# Problem to solve
Rewrite the rows starting with the line that contains "scientific name: Andropogon virginicus" and going on through the line that contains "family: Attevidae", swapping "common name" for "vernacular name" and changing nothing else.

Extracted data entries
++++++++

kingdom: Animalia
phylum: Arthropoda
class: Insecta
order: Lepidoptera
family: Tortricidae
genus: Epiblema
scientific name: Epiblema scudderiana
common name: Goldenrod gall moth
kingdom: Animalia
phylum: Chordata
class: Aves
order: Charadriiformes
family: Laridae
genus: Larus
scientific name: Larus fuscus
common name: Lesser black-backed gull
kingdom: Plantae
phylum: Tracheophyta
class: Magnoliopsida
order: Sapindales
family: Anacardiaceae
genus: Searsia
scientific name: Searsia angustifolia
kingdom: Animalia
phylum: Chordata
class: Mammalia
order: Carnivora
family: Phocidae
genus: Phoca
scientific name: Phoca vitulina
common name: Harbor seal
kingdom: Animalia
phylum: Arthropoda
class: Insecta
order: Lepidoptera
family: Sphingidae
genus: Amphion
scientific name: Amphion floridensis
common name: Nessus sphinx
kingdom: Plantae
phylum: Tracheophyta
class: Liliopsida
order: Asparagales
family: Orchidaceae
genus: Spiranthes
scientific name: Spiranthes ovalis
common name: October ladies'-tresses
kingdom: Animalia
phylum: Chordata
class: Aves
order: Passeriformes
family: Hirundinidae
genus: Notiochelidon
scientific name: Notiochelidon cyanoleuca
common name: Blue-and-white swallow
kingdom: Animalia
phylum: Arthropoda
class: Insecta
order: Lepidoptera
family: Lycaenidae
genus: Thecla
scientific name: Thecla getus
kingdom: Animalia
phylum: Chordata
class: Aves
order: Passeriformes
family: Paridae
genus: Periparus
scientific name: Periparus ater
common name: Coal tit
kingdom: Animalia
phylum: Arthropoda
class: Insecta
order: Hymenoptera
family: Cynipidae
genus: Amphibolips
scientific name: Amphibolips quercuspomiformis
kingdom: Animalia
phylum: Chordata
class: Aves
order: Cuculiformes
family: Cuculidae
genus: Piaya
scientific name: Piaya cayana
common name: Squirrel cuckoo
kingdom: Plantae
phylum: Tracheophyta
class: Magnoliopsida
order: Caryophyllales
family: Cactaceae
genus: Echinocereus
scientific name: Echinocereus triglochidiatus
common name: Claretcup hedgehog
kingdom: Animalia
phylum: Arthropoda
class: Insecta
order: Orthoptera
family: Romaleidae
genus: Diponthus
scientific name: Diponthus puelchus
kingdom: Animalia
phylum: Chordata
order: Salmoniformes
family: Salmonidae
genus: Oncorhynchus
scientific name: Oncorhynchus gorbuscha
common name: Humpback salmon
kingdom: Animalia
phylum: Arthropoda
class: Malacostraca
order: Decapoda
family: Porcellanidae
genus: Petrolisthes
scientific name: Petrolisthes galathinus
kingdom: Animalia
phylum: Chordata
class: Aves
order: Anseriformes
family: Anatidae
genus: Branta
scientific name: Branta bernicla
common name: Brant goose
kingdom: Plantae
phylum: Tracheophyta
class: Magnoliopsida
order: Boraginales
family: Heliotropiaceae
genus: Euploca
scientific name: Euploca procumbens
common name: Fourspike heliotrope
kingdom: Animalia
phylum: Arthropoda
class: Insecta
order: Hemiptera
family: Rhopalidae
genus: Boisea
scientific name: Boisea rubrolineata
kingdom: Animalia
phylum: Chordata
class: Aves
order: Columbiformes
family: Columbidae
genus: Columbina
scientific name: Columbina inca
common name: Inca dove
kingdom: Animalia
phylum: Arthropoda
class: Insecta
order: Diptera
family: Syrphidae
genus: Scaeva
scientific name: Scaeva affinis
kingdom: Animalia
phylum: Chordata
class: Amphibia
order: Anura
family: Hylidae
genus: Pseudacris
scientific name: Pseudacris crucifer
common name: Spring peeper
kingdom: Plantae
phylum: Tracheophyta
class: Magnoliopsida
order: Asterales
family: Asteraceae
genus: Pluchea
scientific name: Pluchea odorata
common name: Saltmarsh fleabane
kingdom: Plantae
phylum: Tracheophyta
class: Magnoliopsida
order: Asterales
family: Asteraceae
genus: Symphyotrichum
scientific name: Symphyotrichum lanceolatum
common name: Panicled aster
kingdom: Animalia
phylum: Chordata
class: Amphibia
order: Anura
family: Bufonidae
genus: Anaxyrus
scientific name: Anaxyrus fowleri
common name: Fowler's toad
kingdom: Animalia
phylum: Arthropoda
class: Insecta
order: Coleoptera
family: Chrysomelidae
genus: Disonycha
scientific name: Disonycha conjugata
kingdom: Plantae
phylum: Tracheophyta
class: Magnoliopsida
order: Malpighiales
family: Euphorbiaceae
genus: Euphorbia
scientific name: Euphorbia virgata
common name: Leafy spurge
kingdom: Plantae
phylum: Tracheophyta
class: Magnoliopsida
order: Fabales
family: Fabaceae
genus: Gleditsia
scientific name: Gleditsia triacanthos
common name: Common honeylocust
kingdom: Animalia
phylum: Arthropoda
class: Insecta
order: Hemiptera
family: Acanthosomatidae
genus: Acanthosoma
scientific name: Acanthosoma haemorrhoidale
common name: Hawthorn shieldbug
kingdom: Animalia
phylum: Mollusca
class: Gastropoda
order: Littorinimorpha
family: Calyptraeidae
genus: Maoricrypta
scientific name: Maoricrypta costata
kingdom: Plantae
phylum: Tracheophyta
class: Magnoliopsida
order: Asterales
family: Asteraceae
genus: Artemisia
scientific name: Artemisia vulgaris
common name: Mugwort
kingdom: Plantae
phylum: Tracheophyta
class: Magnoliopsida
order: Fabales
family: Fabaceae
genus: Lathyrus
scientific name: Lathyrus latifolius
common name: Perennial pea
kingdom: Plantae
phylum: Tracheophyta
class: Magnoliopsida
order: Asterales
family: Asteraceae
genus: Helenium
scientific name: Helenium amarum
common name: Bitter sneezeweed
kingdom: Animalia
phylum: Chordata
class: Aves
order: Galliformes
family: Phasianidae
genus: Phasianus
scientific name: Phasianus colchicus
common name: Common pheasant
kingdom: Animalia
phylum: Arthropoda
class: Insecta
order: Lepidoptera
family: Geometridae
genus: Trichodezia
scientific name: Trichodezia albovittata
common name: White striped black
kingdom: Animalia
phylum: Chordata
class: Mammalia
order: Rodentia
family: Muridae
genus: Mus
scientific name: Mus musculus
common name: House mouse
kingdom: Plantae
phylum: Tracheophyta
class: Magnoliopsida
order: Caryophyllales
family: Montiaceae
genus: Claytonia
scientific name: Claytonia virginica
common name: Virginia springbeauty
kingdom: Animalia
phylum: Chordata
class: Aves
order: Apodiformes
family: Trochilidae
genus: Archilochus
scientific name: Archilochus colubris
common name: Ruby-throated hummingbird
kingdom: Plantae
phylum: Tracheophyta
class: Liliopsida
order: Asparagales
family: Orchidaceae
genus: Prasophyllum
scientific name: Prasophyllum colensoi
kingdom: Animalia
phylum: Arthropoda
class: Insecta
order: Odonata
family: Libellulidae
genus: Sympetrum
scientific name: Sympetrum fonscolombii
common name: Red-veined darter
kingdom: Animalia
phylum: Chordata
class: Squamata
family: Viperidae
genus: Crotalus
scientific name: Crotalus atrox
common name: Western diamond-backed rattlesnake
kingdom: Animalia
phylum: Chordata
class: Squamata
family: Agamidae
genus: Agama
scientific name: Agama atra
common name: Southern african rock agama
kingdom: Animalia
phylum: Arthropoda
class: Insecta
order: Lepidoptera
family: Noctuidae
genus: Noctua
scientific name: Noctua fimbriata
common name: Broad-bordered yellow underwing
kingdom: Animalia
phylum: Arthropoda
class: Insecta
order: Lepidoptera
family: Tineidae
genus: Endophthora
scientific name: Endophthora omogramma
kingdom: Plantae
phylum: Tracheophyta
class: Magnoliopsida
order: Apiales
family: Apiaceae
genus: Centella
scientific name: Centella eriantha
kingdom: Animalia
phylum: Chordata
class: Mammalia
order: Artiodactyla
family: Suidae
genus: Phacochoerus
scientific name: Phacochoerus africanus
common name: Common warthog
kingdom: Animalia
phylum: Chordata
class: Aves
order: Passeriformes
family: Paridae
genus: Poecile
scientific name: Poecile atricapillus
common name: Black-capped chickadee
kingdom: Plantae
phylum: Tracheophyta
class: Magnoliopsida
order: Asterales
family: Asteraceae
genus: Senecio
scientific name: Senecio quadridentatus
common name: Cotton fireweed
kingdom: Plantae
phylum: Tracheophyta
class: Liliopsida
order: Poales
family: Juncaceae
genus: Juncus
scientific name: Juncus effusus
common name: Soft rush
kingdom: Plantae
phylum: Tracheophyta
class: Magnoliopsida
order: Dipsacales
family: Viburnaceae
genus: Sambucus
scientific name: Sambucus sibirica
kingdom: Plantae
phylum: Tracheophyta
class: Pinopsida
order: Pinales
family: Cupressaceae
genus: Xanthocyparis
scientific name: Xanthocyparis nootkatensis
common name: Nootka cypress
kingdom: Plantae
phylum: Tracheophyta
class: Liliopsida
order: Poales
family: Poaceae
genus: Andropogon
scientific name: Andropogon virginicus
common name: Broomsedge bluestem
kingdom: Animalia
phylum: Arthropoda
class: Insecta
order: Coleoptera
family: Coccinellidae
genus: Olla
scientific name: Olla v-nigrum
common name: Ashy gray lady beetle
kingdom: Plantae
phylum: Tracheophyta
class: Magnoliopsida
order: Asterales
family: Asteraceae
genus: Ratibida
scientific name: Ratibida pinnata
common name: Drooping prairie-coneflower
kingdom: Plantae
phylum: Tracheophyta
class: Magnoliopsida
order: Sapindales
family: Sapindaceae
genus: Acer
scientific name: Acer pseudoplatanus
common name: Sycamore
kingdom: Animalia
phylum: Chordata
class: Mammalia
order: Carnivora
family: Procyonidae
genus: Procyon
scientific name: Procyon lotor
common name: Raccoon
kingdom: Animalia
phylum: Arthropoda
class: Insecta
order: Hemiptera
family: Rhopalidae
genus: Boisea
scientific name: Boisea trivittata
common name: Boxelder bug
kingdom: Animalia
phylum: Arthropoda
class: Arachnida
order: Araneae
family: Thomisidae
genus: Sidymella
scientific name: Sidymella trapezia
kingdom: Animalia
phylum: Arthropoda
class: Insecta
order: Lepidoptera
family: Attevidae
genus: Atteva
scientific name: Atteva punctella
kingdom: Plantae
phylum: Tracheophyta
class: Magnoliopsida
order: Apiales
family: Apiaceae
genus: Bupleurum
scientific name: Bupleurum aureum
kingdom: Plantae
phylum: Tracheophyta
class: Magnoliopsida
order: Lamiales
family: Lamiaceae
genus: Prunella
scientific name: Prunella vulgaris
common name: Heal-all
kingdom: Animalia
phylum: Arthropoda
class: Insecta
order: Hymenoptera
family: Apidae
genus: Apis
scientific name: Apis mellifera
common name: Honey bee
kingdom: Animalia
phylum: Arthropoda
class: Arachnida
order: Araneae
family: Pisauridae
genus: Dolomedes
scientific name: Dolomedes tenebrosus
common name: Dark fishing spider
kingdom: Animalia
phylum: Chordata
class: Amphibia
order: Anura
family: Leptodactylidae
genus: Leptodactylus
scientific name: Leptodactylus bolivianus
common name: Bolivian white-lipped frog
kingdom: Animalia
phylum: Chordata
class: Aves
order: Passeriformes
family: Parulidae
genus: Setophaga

++++++++

# Written answer
scientific name: Andropogon virginicus
vernacular name: Broomsedge bluestem
kingdom: Animalia
phylum: Arthropoda
class: Insecta
order: Coleoptera
family: Coccinellidae
genus: Olla
scientific name: Olla v-nigrum
vernacular name: Ashy gray lady beetle
kingdom: Plantae
phylum: Tracheophyta
class: Magnoliopsida
order: Asterales
family: Asteraceae
genus: Ratibida
scientific name: Ratibida pinnata
vernacular name: Drooping prairie-coneflower
kingdom: Plantae
phylum: Tracheophyta
class: Magnoliopsida
order: Sapindales
family: Sapindaceae
genus: Acer
scientific name: Acer pseudoplatanus
vernacular name: Sycamore
kingdom: Animalia
phylum: Chordata
class: Mammalia
order: Carnivora
family: Procyonidae
genus: Procyon
scientific name: Procyon lotor
vernacular name: Raccoon
kingdom: Animalia
phylum: Arthropoda
class: Insecta
order: Hemiptera
family: Rhopalidae
genus: Boisea
scientific name: Boisea trivittata
vernacular name: Boxelder bug
kingdom: Animalia
phylum: Arthropoda
class: Arachnida
order: Araneae
family: Thomisidae
genus: Sidymella
scientific name: Sidymella trapezia
kingdom: Animalia
phylum: Arthropoda
class: Insecta
order: Lepidoptera
family: Attevidae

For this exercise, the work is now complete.